The raging Caldor Fire is reaching the city of South Lake Tahoe (Pic. Courtesy USA Today)

Flames raced across treetops and through drought-stricken vegetation as firefighters scrambled Wednesday to keep a growing California wildfire from reaching a holiday resort city at the southern tip of Lake Tahoe after evacuation orders were expanded to neighbouring Nevada, according to an AP report.

Thick smoke from the Caldor Fire enveloped the city of South Lake Tahoe, which was all but deserted during a summer week usually bustling with tourists.

The National Weather Service warned that critical weather conditions through Wednesday could include extremely low humidity, dry fuel and winds gusting up to 30 mph (48 kph).

“With those winds, as it ran through the forest it created what’s called an active crown fire run, where the fire actually goes from treetop to treetop,” AP cited Stephen Vollmer, a fire behaviour analyst for the California Department of Forestry and Fire Protection, as saying.

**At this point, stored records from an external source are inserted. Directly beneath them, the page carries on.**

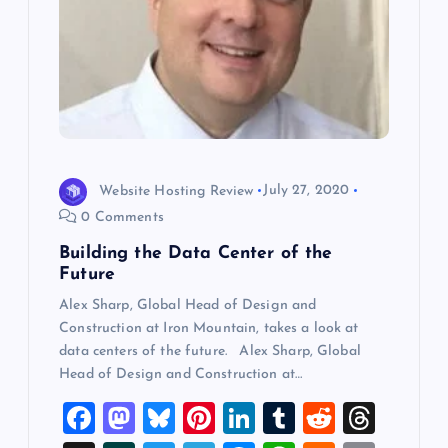
Website Hosting Review
July 27, 2020
0 Comments
Building the Data Center of the
Future
Alex Sharp, Global Head of Design and
Construction at Iron Mountain, takes a look at
data centers of the future. Alex Sharp, Global
Head of Design and Construction at…
F
M
Bl
Pi
Li
T
R
T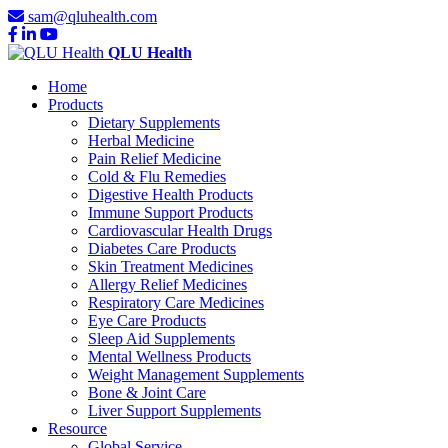
sam@qluhealth.com
QLU Health
Home
Products
Dietary Supplements
Herbal Medicine
Pain Relief Medicine
Cold & Flu Remedies
Digestive Health Products
Immune Support Products
Cardiovascular Health Drugs
Diabetes Care Products
Skin Treatment Medicines
Allergy Relief Medicines
Respiratory Care Medicines
Eye Care Products
Sleep Aid Supplements
Mental Wellness Products
Weight Management Supplements
Bone & Joint Care
Liver Support Supplements
Resource
Global Service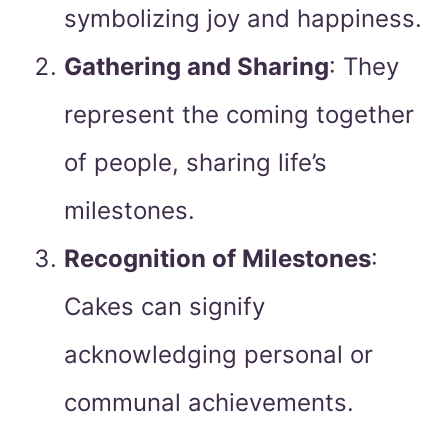
symbolizing joy and happiness.
Gathering and Sharing
: They
represent the coming together
of people, sharing life’s
milestones.
Recognition of Milestones
:
Cakes can signify
acknowledging personal or
communal achievements.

He said embers were being cast up to a mile out in front of the fire, creating new ignition points, including in some parts of the dense forest that haven’t burned since 1940 or before.

The blaze was 3 miles outside of South Lake Tahoe by Tuesday afternoon, Cal Fire Battalion Chief Henry Herrera told KGO-TV.

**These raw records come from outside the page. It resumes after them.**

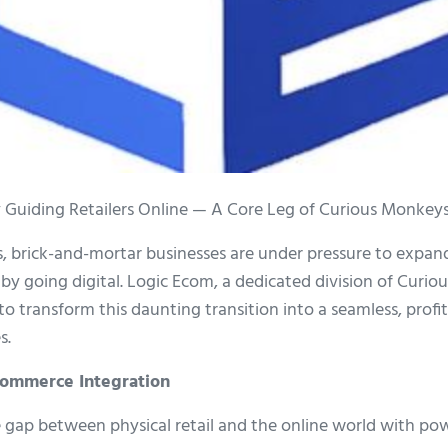
 Guiding Retailers Online — A Core Leg of Curious Monkeys
es, brick-and-mortar businesses are under pressure to expan
y going digital. Logic Ecom, a dedicated division of Curio
to transform this daunting transition into a seamless, profi
s.
Ecommerce Integration
 gap between physical retail and the online world with powe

Pushed by strong winds, the Caldor Fire crossed two major highways and swept down slopes into the Tahoe Basin, where firefighters working in steep terrain were protecting remote cabins.

Cal Fire Division Chief Erich Schwab said some homes burned, but it was too early to know how many.

Thick smoke prevented air firefighting operations periodically last week. But since then, nearly two dozen helicopters and three air tankers dumped thousands of gallons of water and retardant on the fire, fire spokesman Dominic Polito said.